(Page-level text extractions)

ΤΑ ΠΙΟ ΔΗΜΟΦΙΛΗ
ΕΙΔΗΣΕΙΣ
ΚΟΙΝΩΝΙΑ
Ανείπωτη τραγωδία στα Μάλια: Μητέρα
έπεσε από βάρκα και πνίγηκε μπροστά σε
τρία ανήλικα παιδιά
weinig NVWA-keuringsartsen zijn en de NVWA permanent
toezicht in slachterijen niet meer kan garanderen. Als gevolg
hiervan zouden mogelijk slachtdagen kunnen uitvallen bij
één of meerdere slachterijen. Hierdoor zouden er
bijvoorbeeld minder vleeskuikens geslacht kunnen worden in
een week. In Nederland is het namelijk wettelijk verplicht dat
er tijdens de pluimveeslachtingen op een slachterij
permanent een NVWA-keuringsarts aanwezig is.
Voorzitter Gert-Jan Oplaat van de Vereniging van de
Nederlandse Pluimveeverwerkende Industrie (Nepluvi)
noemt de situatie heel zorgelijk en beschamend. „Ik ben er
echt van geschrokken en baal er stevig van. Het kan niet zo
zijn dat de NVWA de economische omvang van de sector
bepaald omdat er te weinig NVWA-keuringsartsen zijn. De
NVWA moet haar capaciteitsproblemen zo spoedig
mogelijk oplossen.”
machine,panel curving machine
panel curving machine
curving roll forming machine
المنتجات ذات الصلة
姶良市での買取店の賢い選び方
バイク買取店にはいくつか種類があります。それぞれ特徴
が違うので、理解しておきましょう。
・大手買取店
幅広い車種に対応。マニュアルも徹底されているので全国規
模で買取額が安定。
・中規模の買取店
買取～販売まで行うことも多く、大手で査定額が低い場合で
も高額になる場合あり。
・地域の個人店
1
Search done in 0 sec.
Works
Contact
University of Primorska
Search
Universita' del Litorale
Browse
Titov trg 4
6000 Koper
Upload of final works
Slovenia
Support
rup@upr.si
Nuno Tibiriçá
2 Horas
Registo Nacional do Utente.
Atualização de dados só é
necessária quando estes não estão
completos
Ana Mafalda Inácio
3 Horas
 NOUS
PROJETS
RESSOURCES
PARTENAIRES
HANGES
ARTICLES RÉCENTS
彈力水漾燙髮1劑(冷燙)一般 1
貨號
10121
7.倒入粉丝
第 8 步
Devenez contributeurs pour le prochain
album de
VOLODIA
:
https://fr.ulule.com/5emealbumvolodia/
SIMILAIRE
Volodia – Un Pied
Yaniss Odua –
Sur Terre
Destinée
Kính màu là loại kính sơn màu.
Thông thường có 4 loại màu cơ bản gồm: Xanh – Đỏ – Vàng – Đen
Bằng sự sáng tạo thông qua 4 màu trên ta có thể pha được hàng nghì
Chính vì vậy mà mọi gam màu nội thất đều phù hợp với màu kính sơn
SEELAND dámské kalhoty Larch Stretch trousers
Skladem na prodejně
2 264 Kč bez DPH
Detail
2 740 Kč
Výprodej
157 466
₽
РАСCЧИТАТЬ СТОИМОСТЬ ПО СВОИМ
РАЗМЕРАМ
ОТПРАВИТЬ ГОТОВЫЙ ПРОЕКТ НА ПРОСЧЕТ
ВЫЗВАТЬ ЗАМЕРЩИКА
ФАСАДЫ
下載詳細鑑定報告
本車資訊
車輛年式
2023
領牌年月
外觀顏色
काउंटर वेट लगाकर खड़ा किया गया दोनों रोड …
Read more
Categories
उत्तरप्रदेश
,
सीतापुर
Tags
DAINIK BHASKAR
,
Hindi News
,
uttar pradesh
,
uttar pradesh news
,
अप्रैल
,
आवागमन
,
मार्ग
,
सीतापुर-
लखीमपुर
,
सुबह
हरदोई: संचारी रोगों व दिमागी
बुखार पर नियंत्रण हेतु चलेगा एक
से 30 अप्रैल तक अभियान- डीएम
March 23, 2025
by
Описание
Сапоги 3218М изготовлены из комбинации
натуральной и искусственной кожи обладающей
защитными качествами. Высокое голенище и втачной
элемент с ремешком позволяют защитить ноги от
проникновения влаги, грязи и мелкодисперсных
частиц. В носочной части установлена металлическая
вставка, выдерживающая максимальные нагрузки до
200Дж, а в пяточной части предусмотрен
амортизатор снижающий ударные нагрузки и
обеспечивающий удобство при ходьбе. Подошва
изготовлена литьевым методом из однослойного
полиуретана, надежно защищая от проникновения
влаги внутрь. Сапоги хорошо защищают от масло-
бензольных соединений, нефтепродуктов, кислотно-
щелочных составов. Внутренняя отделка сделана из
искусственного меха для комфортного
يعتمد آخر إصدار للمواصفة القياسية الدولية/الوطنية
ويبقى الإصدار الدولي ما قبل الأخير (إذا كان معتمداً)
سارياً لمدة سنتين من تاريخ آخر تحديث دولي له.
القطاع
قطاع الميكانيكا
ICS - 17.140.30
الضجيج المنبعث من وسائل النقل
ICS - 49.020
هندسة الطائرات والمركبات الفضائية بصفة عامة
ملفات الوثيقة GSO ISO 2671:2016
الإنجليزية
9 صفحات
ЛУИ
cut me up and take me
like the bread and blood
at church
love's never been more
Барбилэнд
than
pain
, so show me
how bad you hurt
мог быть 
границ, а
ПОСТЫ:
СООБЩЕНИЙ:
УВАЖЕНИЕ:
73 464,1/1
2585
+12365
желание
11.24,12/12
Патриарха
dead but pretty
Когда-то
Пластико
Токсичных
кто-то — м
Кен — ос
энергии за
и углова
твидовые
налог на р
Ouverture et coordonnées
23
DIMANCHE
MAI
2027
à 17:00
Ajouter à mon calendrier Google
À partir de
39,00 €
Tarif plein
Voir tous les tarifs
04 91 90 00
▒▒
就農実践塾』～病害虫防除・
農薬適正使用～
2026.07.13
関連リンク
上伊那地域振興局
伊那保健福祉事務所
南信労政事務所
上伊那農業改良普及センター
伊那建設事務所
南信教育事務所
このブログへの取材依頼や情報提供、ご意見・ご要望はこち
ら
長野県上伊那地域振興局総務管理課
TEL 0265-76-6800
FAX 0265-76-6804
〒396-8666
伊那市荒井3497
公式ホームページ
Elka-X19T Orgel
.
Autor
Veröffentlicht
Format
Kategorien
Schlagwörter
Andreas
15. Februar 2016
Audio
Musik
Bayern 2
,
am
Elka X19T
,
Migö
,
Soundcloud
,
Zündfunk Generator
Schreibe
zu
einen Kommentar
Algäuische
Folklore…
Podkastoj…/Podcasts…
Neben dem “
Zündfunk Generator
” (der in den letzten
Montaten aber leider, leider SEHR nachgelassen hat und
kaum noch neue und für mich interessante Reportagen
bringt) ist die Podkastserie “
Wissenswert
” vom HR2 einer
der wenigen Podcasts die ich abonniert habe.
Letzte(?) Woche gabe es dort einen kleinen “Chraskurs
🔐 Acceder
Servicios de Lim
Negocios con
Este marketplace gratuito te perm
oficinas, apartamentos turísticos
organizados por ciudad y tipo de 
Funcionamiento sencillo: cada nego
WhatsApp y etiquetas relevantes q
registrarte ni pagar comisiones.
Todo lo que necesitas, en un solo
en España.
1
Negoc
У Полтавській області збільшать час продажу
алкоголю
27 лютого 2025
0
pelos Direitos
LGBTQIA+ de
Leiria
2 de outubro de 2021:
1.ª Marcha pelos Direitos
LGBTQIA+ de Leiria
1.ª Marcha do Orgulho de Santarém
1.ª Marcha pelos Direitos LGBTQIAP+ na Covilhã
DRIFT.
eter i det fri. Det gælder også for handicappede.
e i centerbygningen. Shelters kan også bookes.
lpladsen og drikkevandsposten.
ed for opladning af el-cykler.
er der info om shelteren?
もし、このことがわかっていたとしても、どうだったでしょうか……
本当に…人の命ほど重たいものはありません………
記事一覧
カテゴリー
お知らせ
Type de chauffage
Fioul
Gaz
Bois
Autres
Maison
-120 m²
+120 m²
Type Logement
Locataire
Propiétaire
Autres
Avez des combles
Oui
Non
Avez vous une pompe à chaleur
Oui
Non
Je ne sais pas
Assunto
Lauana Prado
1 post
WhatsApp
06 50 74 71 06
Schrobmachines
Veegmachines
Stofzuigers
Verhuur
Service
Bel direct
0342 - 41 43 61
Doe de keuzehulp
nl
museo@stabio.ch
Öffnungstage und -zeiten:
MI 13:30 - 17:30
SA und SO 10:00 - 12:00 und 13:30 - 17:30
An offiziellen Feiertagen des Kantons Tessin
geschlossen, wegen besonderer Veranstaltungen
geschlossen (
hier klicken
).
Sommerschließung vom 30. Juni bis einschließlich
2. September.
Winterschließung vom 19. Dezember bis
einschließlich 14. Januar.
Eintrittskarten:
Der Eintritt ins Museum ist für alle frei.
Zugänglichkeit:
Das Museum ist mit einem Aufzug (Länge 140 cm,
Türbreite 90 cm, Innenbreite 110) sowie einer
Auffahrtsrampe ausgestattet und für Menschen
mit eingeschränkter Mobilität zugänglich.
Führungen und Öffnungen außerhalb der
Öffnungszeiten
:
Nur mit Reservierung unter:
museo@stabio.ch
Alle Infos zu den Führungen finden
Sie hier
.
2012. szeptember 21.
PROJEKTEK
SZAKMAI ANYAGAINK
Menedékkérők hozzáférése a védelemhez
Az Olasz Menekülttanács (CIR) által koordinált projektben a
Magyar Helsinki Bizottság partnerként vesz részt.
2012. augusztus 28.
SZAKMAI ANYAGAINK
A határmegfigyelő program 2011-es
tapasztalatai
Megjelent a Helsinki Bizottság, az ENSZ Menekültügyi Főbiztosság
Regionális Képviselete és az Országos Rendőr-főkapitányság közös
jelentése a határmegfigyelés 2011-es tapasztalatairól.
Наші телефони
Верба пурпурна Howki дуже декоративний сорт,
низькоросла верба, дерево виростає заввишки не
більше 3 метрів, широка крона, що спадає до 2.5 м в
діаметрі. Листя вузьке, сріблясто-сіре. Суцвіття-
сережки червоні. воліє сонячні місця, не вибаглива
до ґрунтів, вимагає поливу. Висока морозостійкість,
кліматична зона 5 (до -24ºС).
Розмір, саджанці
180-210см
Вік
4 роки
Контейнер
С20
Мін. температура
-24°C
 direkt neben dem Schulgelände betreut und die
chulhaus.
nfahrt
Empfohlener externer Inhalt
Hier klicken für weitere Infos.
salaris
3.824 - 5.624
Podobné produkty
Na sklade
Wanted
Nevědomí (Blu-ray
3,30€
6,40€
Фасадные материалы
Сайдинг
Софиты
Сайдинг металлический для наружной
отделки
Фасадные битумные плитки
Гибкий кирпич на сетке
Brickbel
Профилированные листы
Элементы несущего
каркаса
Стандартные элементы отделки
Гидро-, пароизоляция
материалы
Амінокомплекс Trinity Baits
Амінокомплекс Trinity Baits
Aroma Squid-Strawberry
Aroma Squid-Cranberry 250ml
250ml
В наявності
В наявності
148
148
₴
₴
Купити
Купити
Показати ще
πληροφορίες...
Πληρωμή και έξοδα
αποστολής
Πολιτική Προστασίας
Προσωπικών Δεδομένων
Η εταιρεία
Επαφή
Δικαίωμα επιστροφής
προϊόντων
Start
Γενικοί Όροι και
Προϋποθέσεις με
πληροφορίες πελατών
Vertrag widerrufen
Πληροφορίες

_Description of the task:_ Among the lines of the data above, find those with the word "Podcasts" and show them.

_Finished exercise:_
Podkastoj…/Podcasts…
der wenigen Podcasts die ich abonniert habe.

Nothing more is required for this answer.